## DIRECTIONS FOR THIS TASK
Look below for the line containing "(304, 296) = (503, 319): candle". Reproduce it and every line after it exactly, and nothing more.

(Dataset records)
--- START ---

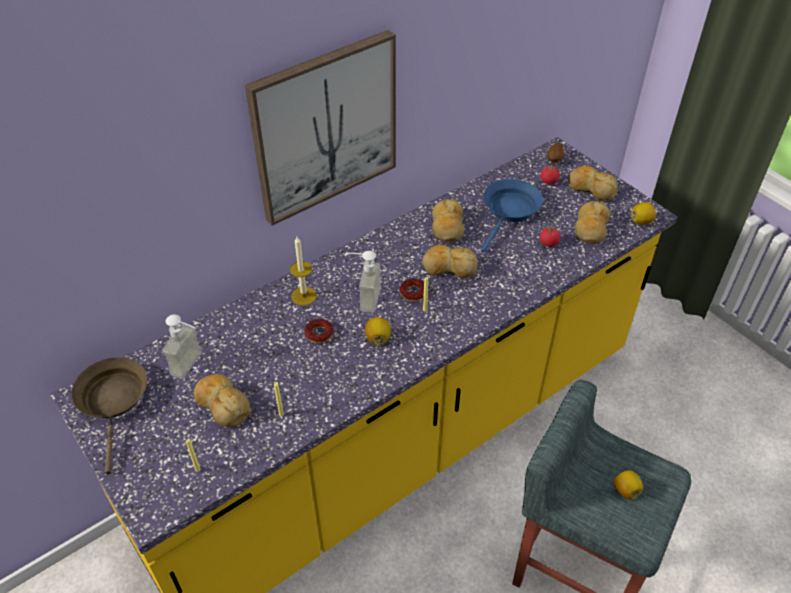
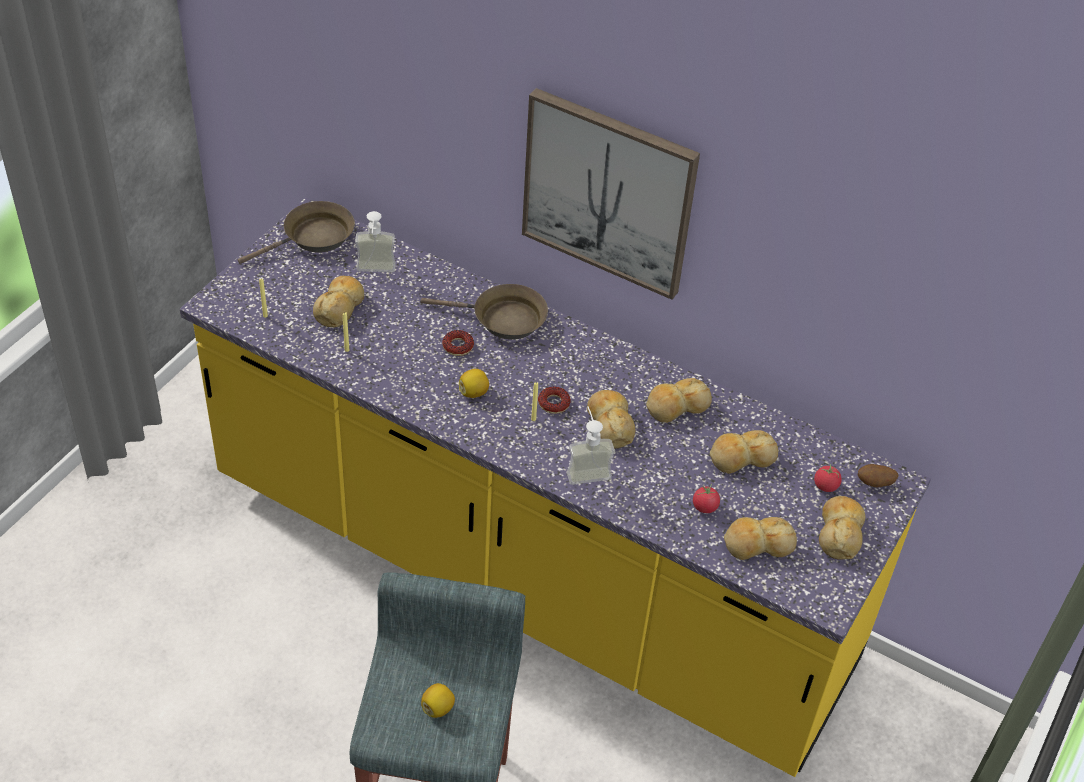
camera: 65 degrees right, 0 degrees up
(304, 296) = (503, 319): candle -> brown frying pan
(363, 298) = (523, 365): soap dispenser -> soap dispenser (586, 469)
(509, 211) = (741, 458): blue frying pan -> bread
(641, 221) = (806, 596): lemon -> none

--- END ---

## RESPONSE AREA
(304, 296) = (503, 319): candle -> brown frying pan
(363, 298) = (523, 365): soap dispenser -> soap dispenser (586, 469)
(509, 211) = (741, 458): blue frying pan -> bread
(641, 221) = (806, 596): lemon -> none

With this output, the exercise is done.